▶ TASK BRIEF
Reproduce the listing below verbatim, omitting the image from your output.

▶ RECORDS FOR PROCESSING
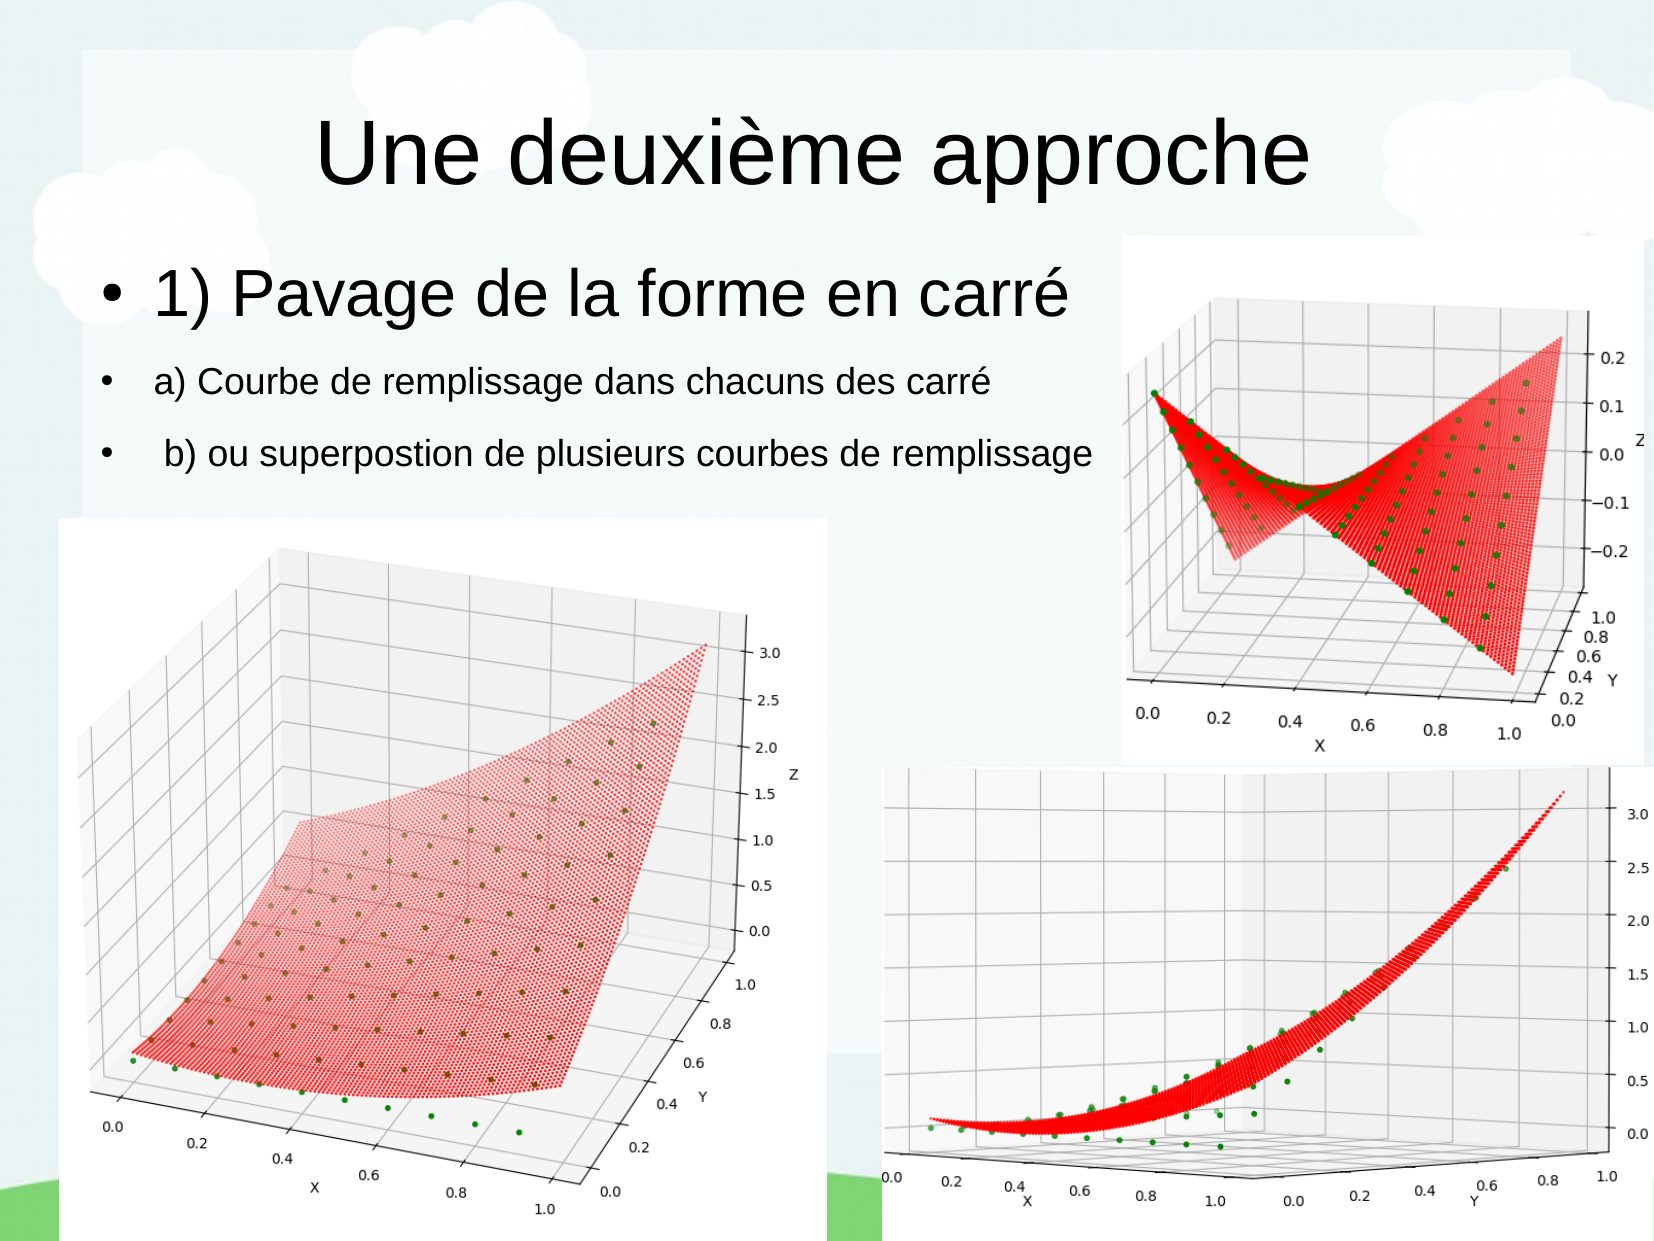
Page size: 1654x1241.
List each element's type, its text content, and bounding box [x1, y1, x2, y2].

picture [0, 0, 1654, 1241]
list 1) Pavage de la forme en carré a) Courbe de remplissage dans chacuns des carré b) ou superpostion de plusieurs courbes de remplissage [82, 256, 1571, 1053]
title Une deuxième approche [82, 49, 1571, 256]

▶ EXERCISE SOLUTION
Page size: 1654x1241.
List each element's type, its text content, and bounding box [x1, y1, x2, y2].

picture [0, 0, 1654, 1241]
list 1) Pavage de la forme en carré a) Courbe de remplissage dans chacuns des carré b) ou superpostion de plusieurs courbes de remplissage [82, 256, 1571, 1053]
title Une deuxième approche [82, 49, 1571, 256]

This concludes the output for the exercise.